Roman Josi, wie fühlen Sie sich nach dem langen Flug?

Gut. Ich konnte im Flugzeug ein wenig schlafen. Auch sonst bin ich gesund.

Und wie sieht es mental aus nach bitteren Out in den NHL-Playoffs gegen die Winnipeg Jets?

Das Ausscheiden war schon sehr frustrierend. Vor allem nach der sehr guten Qualifikation mit den Nashville Predators. Entsprechend waren unsere Erwartungen sehr hoch. Aber man muss auch sagen, dass wir gegen einen sehr starken Gegner verloren haben.
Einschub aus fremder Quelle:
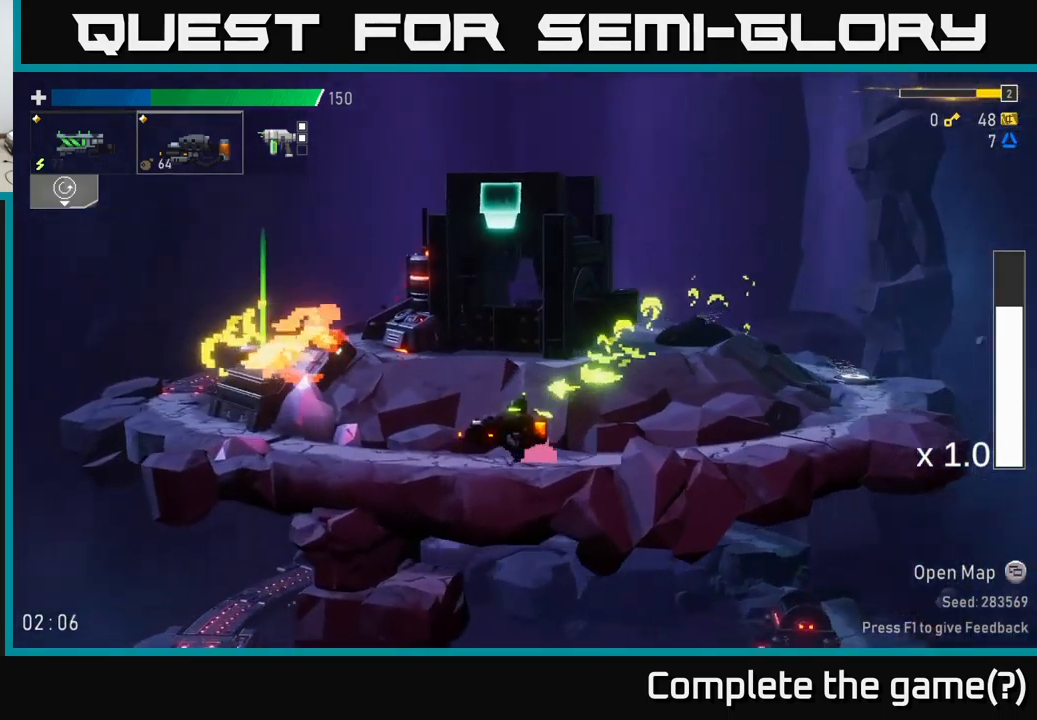
{"buttons": [], "left_stick": "left", "right_stick": "center", "events": [[100, "A", "down"], [183, "X", "down"], [233, "A", "up"], [367, "X", "up"]]}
Die Schweizer Nationalmannschaft ist natürlich froh, dass sie hierher nach Kopenhagen gekommen sind. War es für Sie immer klar, dass sie zum WM-Team stossen werden im Falle eines Playoff-Outs?

Es wurde erst ein Thema für mich, als wir mit Nashville ausgeschieden sind. Während der Playoffs fokussiert man sich hundertprozentig auf das laufende Geschehen und hofft, dass man so weit wie möglich kommt. Am Tag nach dem Ausscheiden habe ich mich dann aber schnell entschieden. Ich habe immer betont, dass ich gerne für die Schweizer Nationalmannschaft spiele. Es ist eine grosse Ehre für mich.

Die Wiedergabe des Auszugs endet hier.